On Thu 2020-07-02 18:02:34 -0400, Kevin Foley wrote:
> Daniel Kahn Gillmor <d...@fifthhorseman.net> writes:
>> and it could take three values:
>>
>>  - nil (default), shows the Date: header as received
>>  - t, shows the timestamp from the Date: header in local time, 
>>    with the as-received header in parens afterward (see below)
>>  - "only", shows only the timestamp in localtime
>>
>
> I feel like "only" makes more sense as the option to be used for t, and
> having "both" as another option.

I'm fine either way.

>> so if your system is TZ=UTC, and notmuch-show-date-header-localtime is
>> set to t, and you're looking at a message sent from TZ=America/New_York,
>> you might see:
>>
>> Date: Thu, 02 Jul 2020 19:34:53 +0000 (Thu, 02 Jul 2020 15:34:53 -0400)
>
> Actually, seeing it written out here makes me realize some people could
> potentially prefer:
>
> Date: {sent-tz-datetime} ({system-tz-datetime})
>
> or some other kind of formatting.
>
> Would it make sense to allow a function instead of "both", which would
> be passed the time and let the user return it formatted how they would
> like?  Or is that over-complicating things?
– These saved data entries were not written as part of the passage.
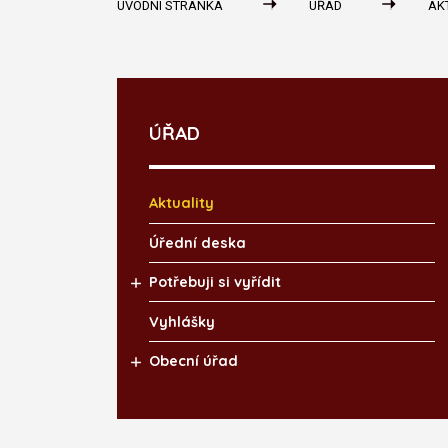
ÚVODNÍ STRÁNKA
ÚŘAD
AK
ÚŘAD
Aktuality
Úřední deska
Potřebuji si vyřídit
Vyhlášky
Obecní úřad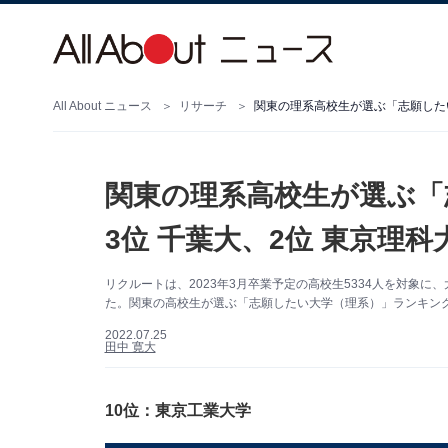
All About ニュース
リサーチ
関東の理系高校生が選ぶ「志願したい
関東の理系高校生が選ぶ「
3位 千葉大、2位 東京理科
リクルートは、2023年3月卒業予定の高校生5334人を対象に
た。関東の高校生が選ぶ「志願したい大学（理系）」ランキング
2022.07.25
田中 寛大
10位：東京工業大学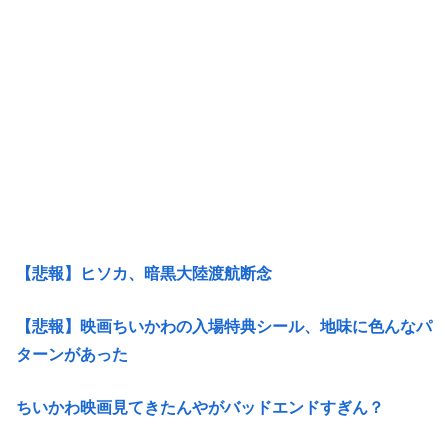
【悲報】ヒソカ、暗黒大陸渡航断念
【悲報】映画ちいかわの入場特典シール、地味に色んなパ
ターンがあった
ちいかわ映画見てきたんやがバッドエンドすぎん？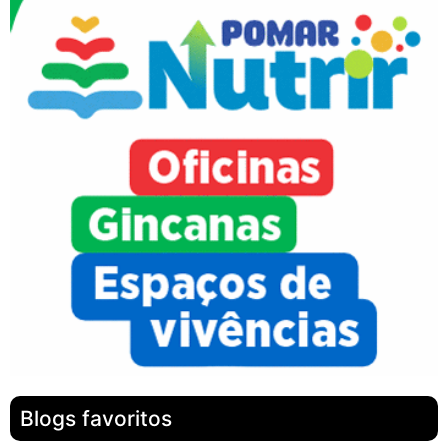
Blogs favoritos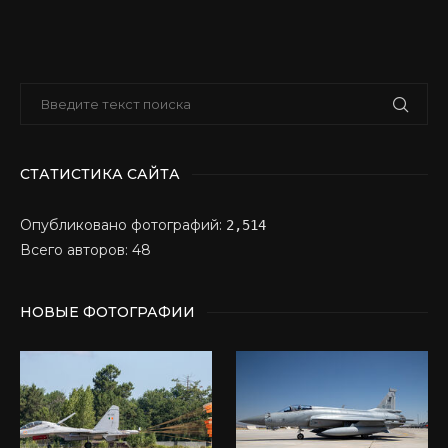
СТАТИСТИКА САЙТА
Опубликовано фотографий:
2,514
Всего авторов: 48
НОВЫЕ ФОТОГРАФИИ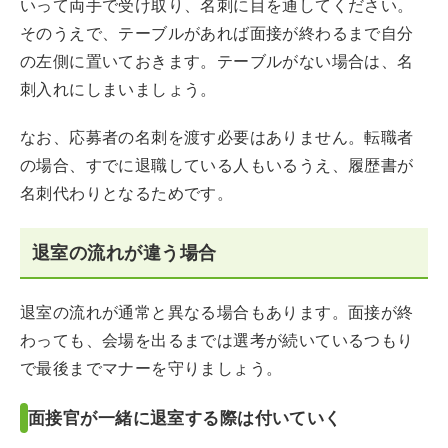
いって両手で受け取り、名刺に目を通してください。
そのうえで、テーブルがあれば面接が終わるまで自分
の左側に置いておきます。テーブルがない場合は、名
刺入れにしまいましょう。
なお、応募者の名刺を渡す必要はありません。転職者
の場合、すでに退職している人もいるうえ、履歴書が
名刺代わりとなるためです。
退室の流れが違う場合
退室の流れが通常と異なる場合もあります。面接が終
わっても、会場を出るまでは選考が続いているつもり
で最後までマナーを守りましょう。
面接官が一緒に退室する際は付いていく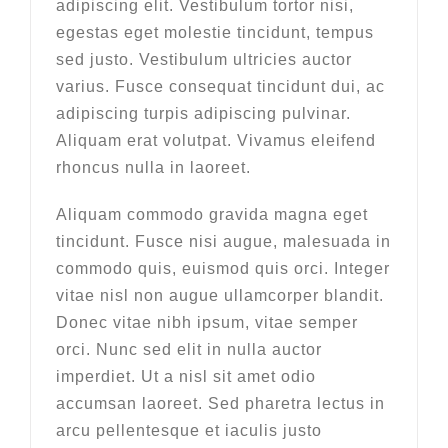
adipiscing elit. Vestibulum tortor nisi,
egestas eget molestie tincidunt, tempus
sed justo. Vestibulum ultricies auctor
varius. Fusce consequat tincidunt dui, ac
adipiscing turpis adipiscing pulvinar.
Aliquam erat volutpat. Vivamus eleifend
rhoncus nulla in laoreet.
Aliquam commodo gravida magna eget
tincidunt. Fusce nisi augue, malesuada in
commodo quis, euismod quis orci. Integer
vitae nisl non augue ullamcorper blandit.
Donec vitae nibh ipsum, vitae semper
orci. Nunc sed elit in nulla auctor
imperdiet. Ut a nisl sit amet odio
accumsan laoreet. Sed pharetra lectus in
arcu pellentesque et iaculis justo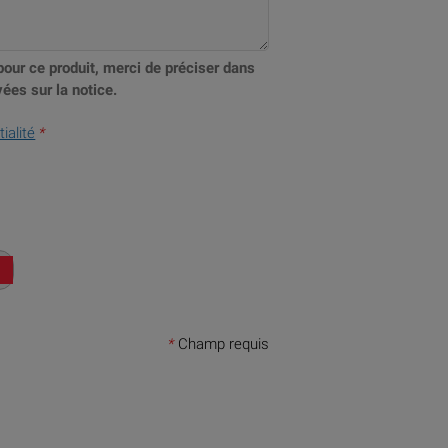
pour ce produit, merci de préciser dans
ées sur la notice.
ialité
*
*
Champ requis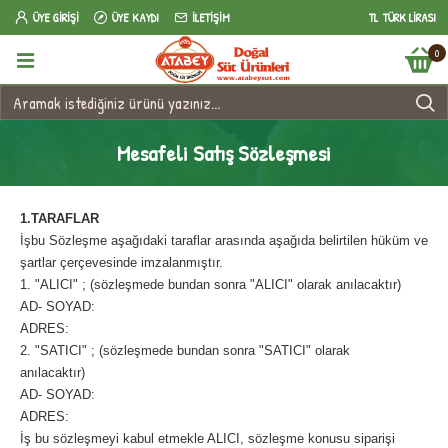
ÜYE GIRIŞI
ÜYE KAYDI
İLETIŞIM
TL
TÜRK LIRASI
0
Mesafeli Satış Sözleşmesi
1.TARAFLAR
İşbu Sözleşme aşağıdaki taraflar arasında aşağıda belirtilen hüküm ve
şartlar çerçevesinde imzalanmıştır.
1. "ALICI" ; (sözleşmede bundan sonra "ALICI" olarak anılacaktır)
AD- SOYAD:
ADRES:
2. "SATICI" ; (sözleşmede bundan sonra "SATICI" olarak
anılacaktır)
AD- SOYAD:
ADRES:
İş bu sözleşmeyi kabul etmekle ALICI, sözleşme konusu siparişi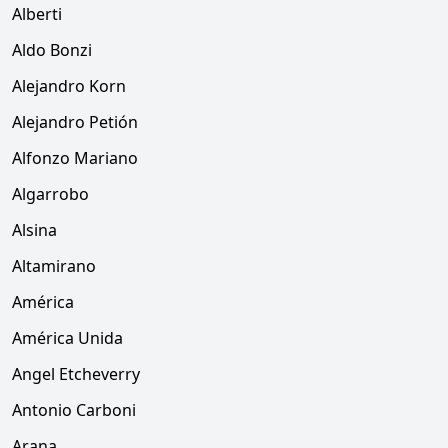
Alberti
Aldo Bonzi
Alejandro Korn
Alejandro Petión
Alfonzo Mariano
Algarrobo
Alsina
Altamirano
América
América Unida
Angel Etcheverry
Antonio Carboni
Arana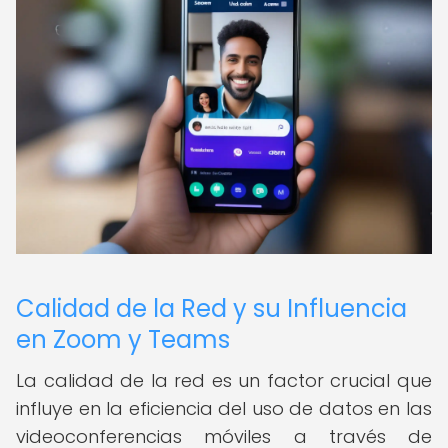
Calidad de la Red y su Influencia
en Zoom y Teams
La calidad de la red es un factor crucial que
influye en la eficiencia del uso de datos en las
videoconferencias móviles a través de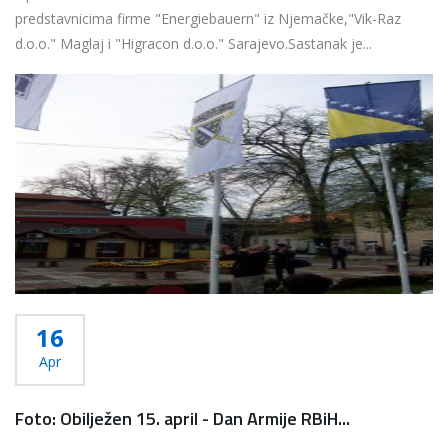
predstavnicima firme "Energiebauern" iz Njemačke,"Vik-Raz
d.o.o." Maglaj i "Higracon d.o.o." Sarajevo.Sastanak je...
Više...
16
Apr
Foto: Obilježen 15. april - Dan Armije RBiH...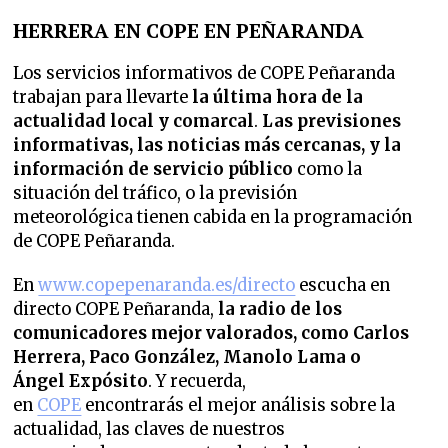
HERRERA EN COPE EN PEÑARANDA
Los servicios informativos de COPE Peñaranda
trabajan para llevarte
la última hora de la
actualidad local y comarcal
.
Las previsiones
informativas, las noticias más cercanas, y la
información de servicio público
como la
situación del tráfico, o la previsión
meteorológica tienen cabida en la programación
de COPE Peñaranda.
En
www.copepenaranda.es/directo
escucha en
directo COPE Peñaranda,
la radio de los
comunicadores mejor valorados,
como Carlos
Herrera, Paco González, Manolo Lama o
Ángel Expósito
. Y recuerda,
en
COPE
encontrarás el mejor análisis sobre la
actualidad, las claves de nuestros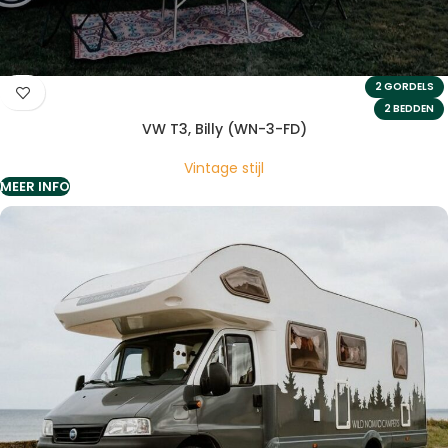
2 GORDELS
2 BEDDEN
VW T3, Billy (WN-3-FD)
Vintage stijl
MEER INFO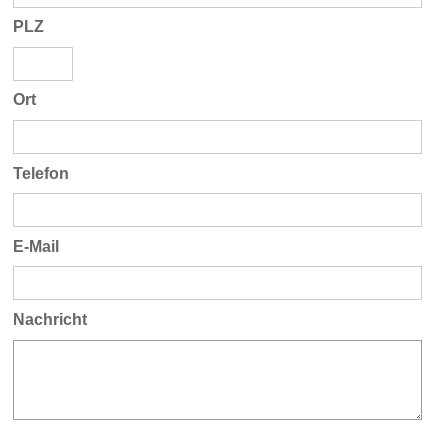
PLZ
Ort
Telefon
E-Mail
Nachricht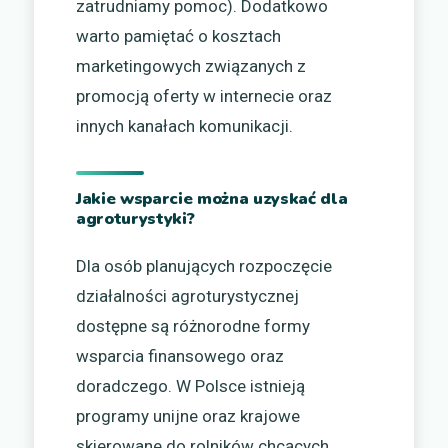
zatrudniamy pomoc). Dodatkowo
warto pamiętać o kosztach
marketingowych związanych z
promocją oferty w internecie oraz
innych kanałach komunikacji.
Jakie wsparcie można uzyskać dla
agroturystyki?
Dla osób planujących rozpoczęcie
działalności agroturystycznej
dostępne są różnorodne formy
wsparcia finansowego oraz
doradczego. W Polsce istnieją
programy unijne oraz krajowe
skierowane do rolników chcących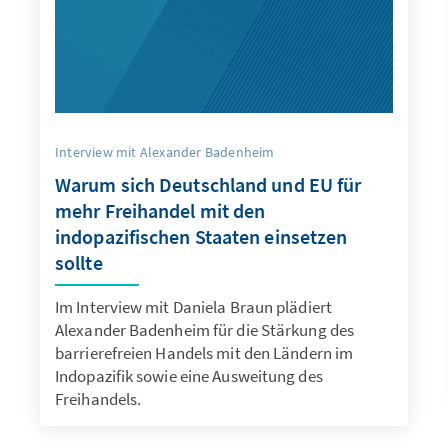
Interview mit Alexander Badenheim
Warum sich Deutschland und EU für
mehr Freihandel mit den
indopazifischen Staaten einsetzen
sollte
Im Interview mit Daniela Braun plädiert
Alexander Badenheim für die Stärkung des
barrierefreien Handels mit den Ländern im
Indopazifik sowie eine Ausweitung des
Freihandels.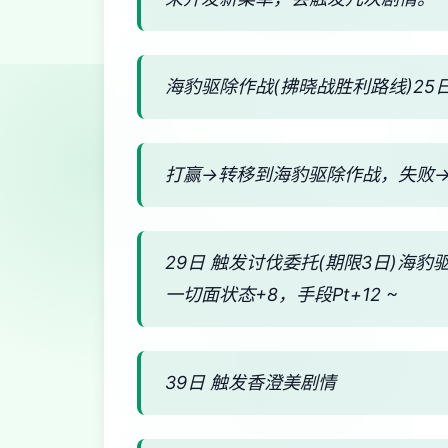
海豹驱除作战(拂晓战胜利路线)25日
打赢→转移到海豹驱除作战，失败
29日 触发讨伐委托(期限3日)海豹
一切面状态+8，手段Pt+12 ~
39日 触发香澄美剧情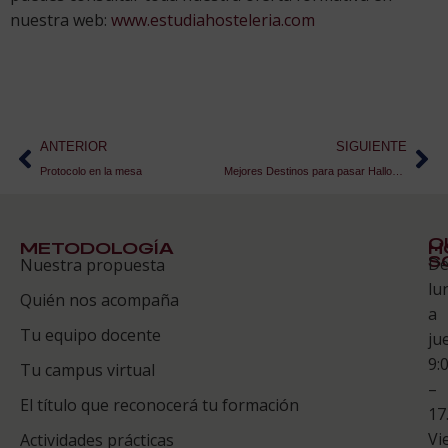
nuestra web:
www.estudiahosteleria.com
ANTERIOR
SIGUIENTE
Protocolo en la mesa
Mejores Destinos para pasar Halloween
Q
METODOLOGÍA
H
S
D
Nuestra propuesta
S
lu
Quién nos acompaña
ES
a
Tu equipo docente
ju
Te
9:
es
Tu campus virtual
–
Co
El título que reconocerá tu formación
17
Vi
Actividades prácticas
For a toolkit, i like the idea of a function.  For an end-user-facing
MUA, i like opinionated decisions that do obviously the right thing,
without requiring the user to fiddle with anything.

We're struggling a bit here because notmuch-emacs is sort of in the
middle of these two things -- sometimes the one, other times the other.

Pushing on the "just do the right thing" front:

What if there were no configuration variable at all, and it just always
shows "both" ?  Or, even cleverer, what if it only shows both if the
current TZ differs from the sender's TZ?

So if i'm in TZ=America/New_York, and the sender is in
TZ=America/New_York, i would just see the normal header:

    Date: Fri, 03 Jul 2020 13:22:36 -0400

But if the sender is in TZ=Europe/Berlin, i would see:

    Date: Fri, 03 Jul 2020 13:22:36 -0400 [Fri, 03 Jul 2020 19:22:36 +0200]

(Note that RFC 5322 Date format shows the hour offset, but not the
actual TZ -- i can't tell from -0400 whether someone is in
TZ=America/New_York or TZ=America/Manaus)

Is there anyone who would complain about this just being the default
behavior -- with no additional settings to change?